Legal Basis for Processing

  • Data processing is based on legitimate business interests and user consent
  • Processing activities are limited to those necessary for service delivery
  • User rights are respected and facilitated through clear procedures
  • Legal obligations are met through appropriate policies and procedures

Continuous Security Improvement

Security Assessments

  • Regular security reviews evaluate system vulnerabilities and improvements
  • Security measures are updated to address emerging threats
  • Industry best practices are continuously incorporated into our security framework
  • Third-party security expertise supplements internal capabilities when appropriate

Technology Updates

  • Security patches and updates are applied promptly to all systems
  • New technologies are evaluated for security implications before implementation
  • Legacy systems are regularly reviewed and updated as necessary
  • Security architecture evolves with technological advancement

User Security Recommendations

Best Practices for Users

  • Use updated browsers with modern security features when accessing PrivacyForge.ai
  • Protect your email account used for document delivery
  • Review generated documents promptly upon delivery
  • Contact us immediately if you suspect any security concerns

Document Security

  • Store generated compliance documents securely within your organization
  • Implement appropriate access controls for sensitive compliance documentation
  • Regular reviews ensure documents remain current and accurate
  • Backup important compliance documents according to your organization's policies

Contact Information

For security-related inquiries, to report security concerns, or to request data deletion, please contact us at:

Email: hi@privacyforge.ai

We are committed to responding promptly to all security inquiries and maintaining the trust you place in our platform.
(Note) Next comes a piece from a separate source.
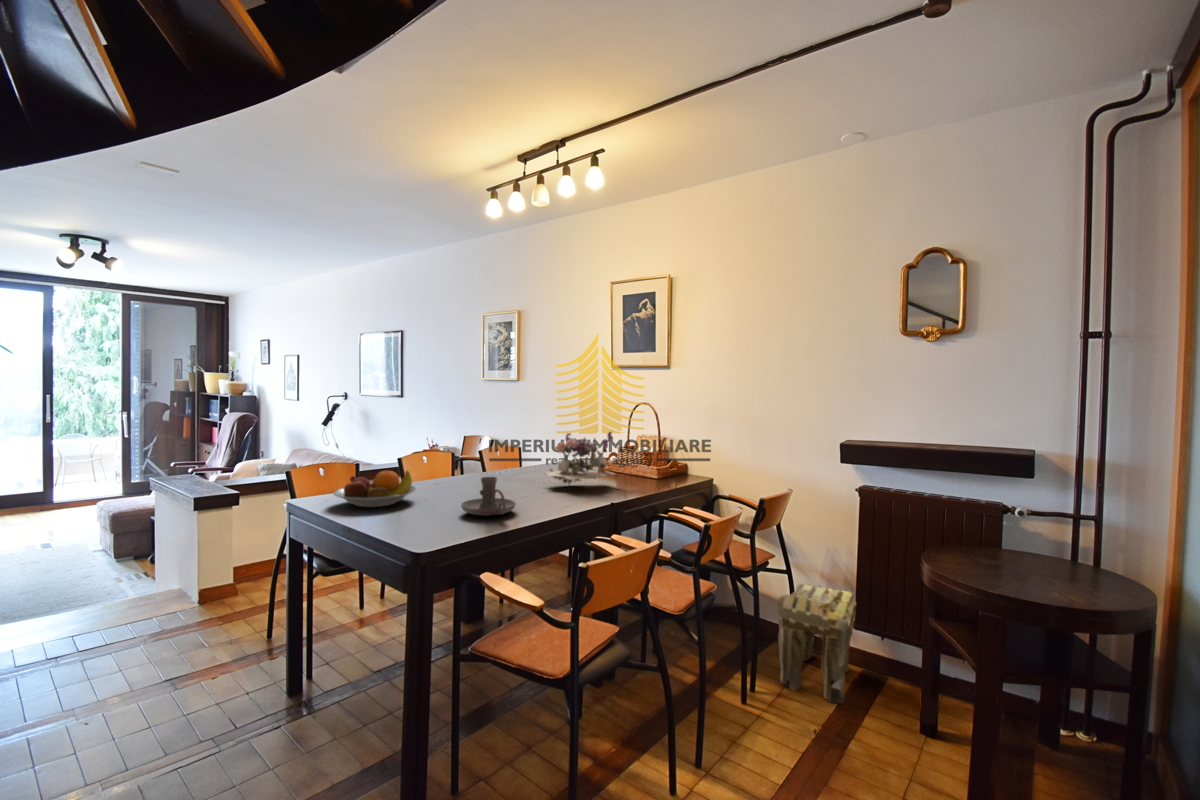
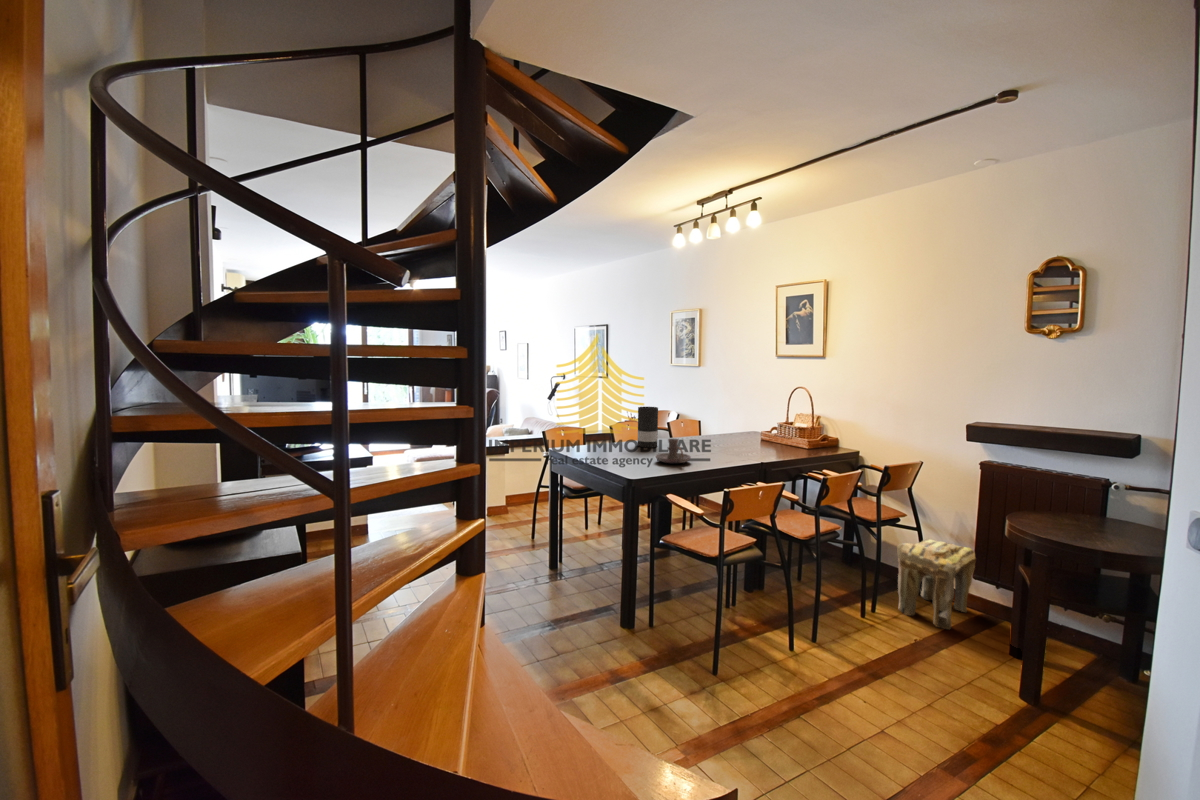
vase: none [434,431,465,490] -> present [638,407,658,447]
flower arrangement: present [546,432,614,484] -> none [713,409,768,449]
fruit bowl: present [334,471,416,507] -> none [579,432,627,455]

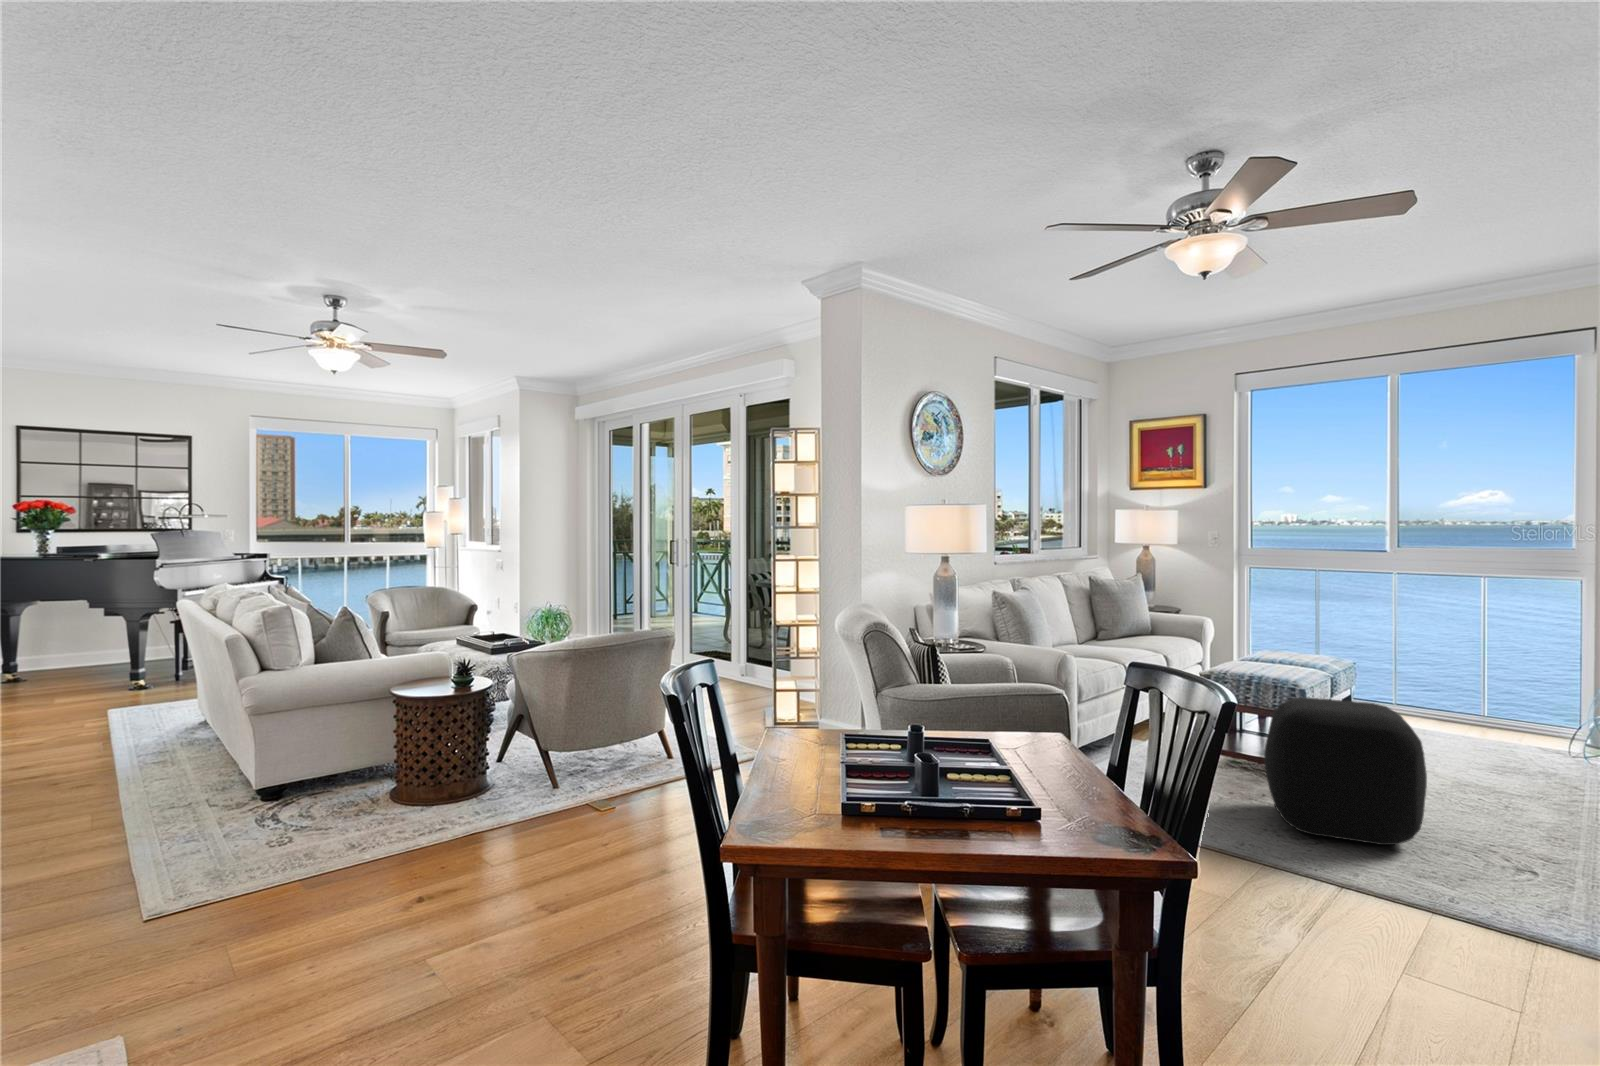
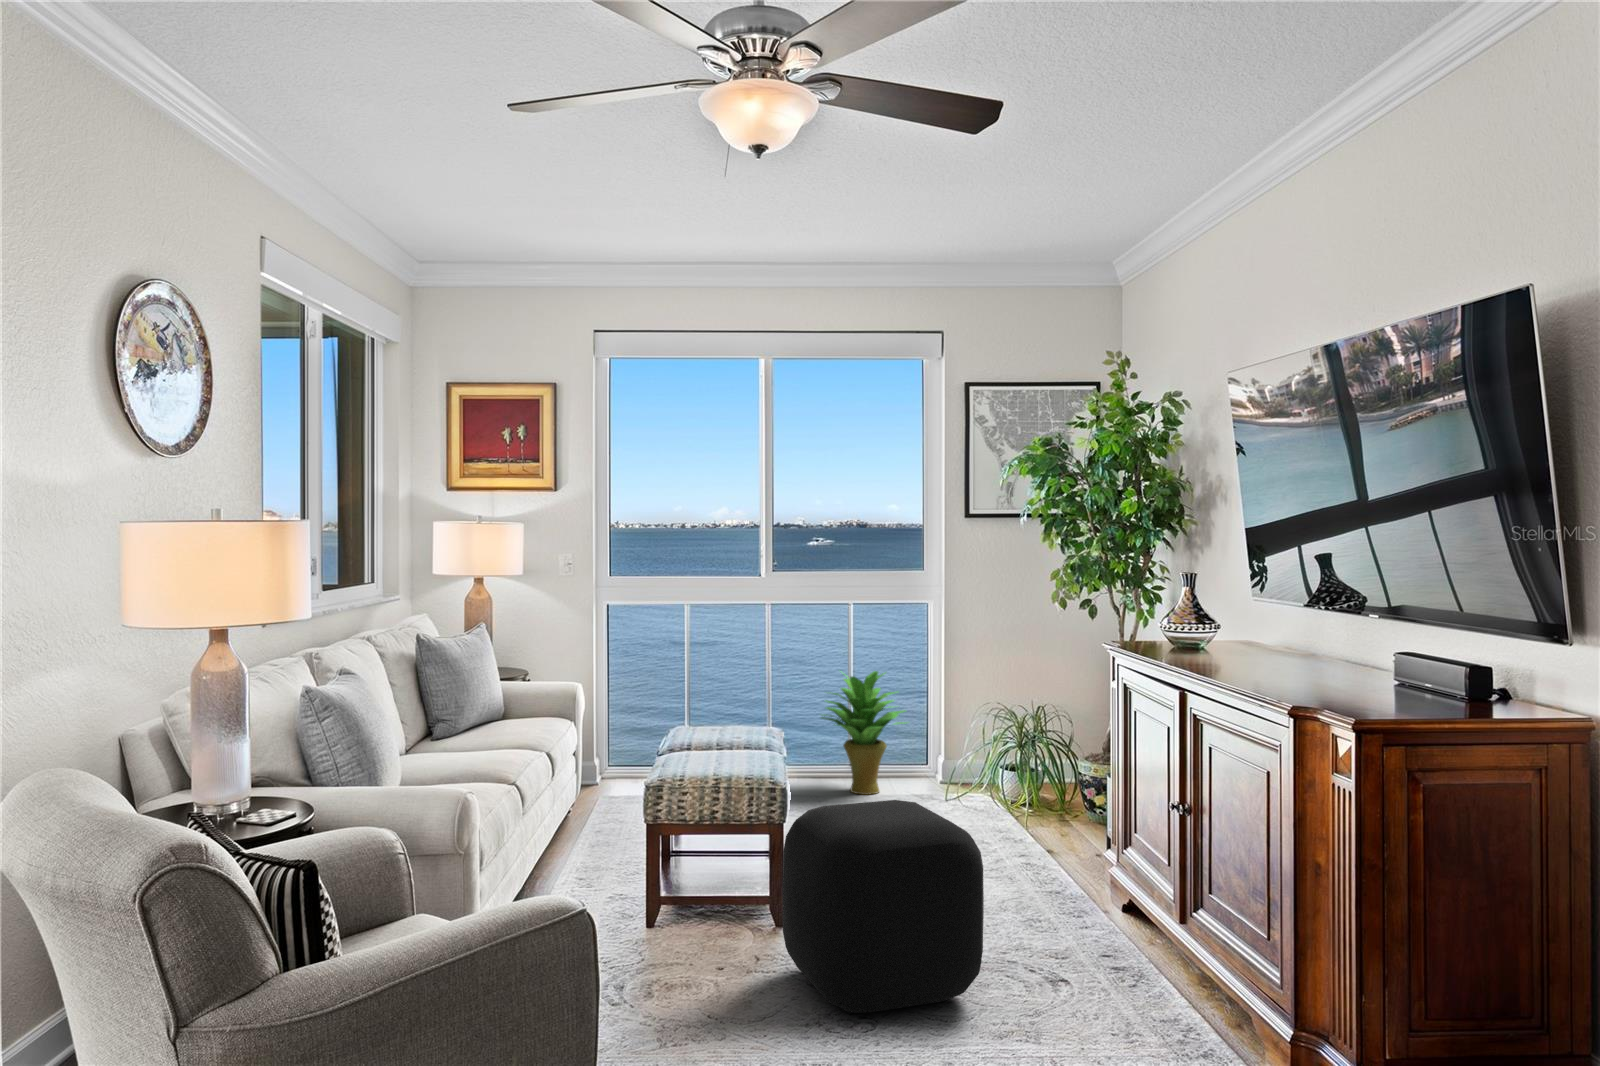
potted plant: none [1418,626,1516,732] -> present [821,671,905,795]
Updates to Security Policy

Shepard Labs LLC reserves the right to update this security policy as needed to reflect changes in our practices, technology, or applicable regulations. Material changes will be communicated to users through appropriate channels.

This security policy demonstrates our commitment to protecting your business information while providing the compliance documentation services that help your organization meet its regulatory obligations.